### Segmento del documento

──────────

Por último, el precio promedio de los combustibles líquidos aumentó apenas un 1,4% durante el período bajo análisis. En este caso, por tratarse de lo que se suele denominar como un bien comercializable o transable con el exterior, la comparación más apropiada –en términos de los efectos de la desregulación del mercado petrolero que se impulsó en paralelo a la transferencia de YPF al sector privado– es aquella que los relaciona con la evolución del precio internacional del petróleo crudo (más aún cuando la privatización de la empresa estatal y la desregulación del sector petrolero aplicadas durante la década pasada fueron justificadas e implementadas bajo el supuesto de que darían lugar a la convergencia entre los precios locales y los internacionales de combustibles).

Sin embargo, en el Cuadro Nro. 4 se observa cómo, ante una disminución del 43,2% en el precio internacional del petróleo crudo entre marzo de 1991 y diciembre de 1998, los precios de los combustibles líquidos aumentaron (es el caso de las naftas común y especial, el 9,2% y 20,9%, respectivamente) o disminuyeron significativamente menos (kerosene, gas oil y fuel oil, cuyos precios cayeron sólo 7,1%, 14,0% y 3,2%, respectivamente).

──────────

Entradas de datos guardadas:
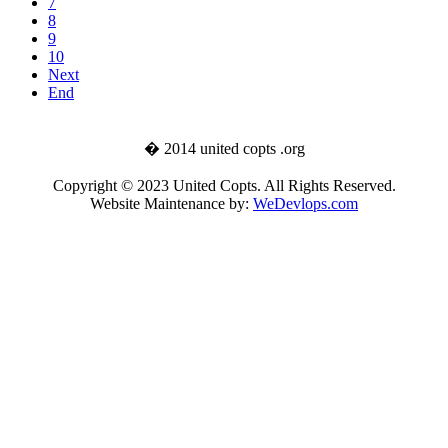
7
8
9
10
Next
End
� 2014 united copts .org
Copyright © 2023 United Copts. All Rights Reserved.
Website Maintenance by:
WeDevlops.com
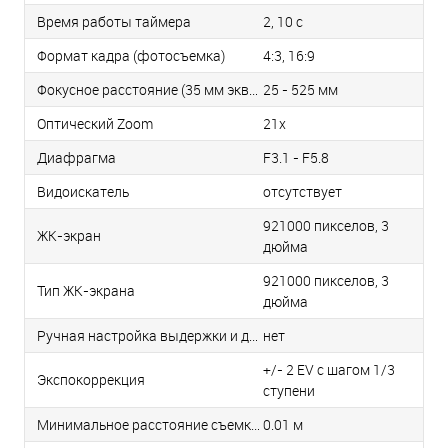
Время работы таймера
2, 10 c
Формат кадра (фотосъемка)
4:3, 16:9
Фокусное расстояние (35 мм эквивалент)
25 - 525 мм
Оптический Zoom
21x
Диафрагма
F3.1 - F5.8
Видоискатель
отсутствует
921000 пикселов, 3
ЖК-экран
дюйма
921000 пикселов, 3
Тип ЖК-экрана
дюйма
Ручная настройка выдержки и диафрагмы
нет
+/- 2 EV с шагом 1/3
Экспокоррекция
ступени
Минимальное расстояние съемки
0.01 м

──────────

### Descripción de la tarea
Según el fragmento sobre los precios de los combustibles, ¿en qué porcentaje disminuyó el precio internacional del petróleo crudo entre marzo de 1991 y diciembre de 1998? Las líneas guardadas son un material aparte, sin relación con el fragmento.

### Resultado de la tarea
Disminuyó un 43,2%.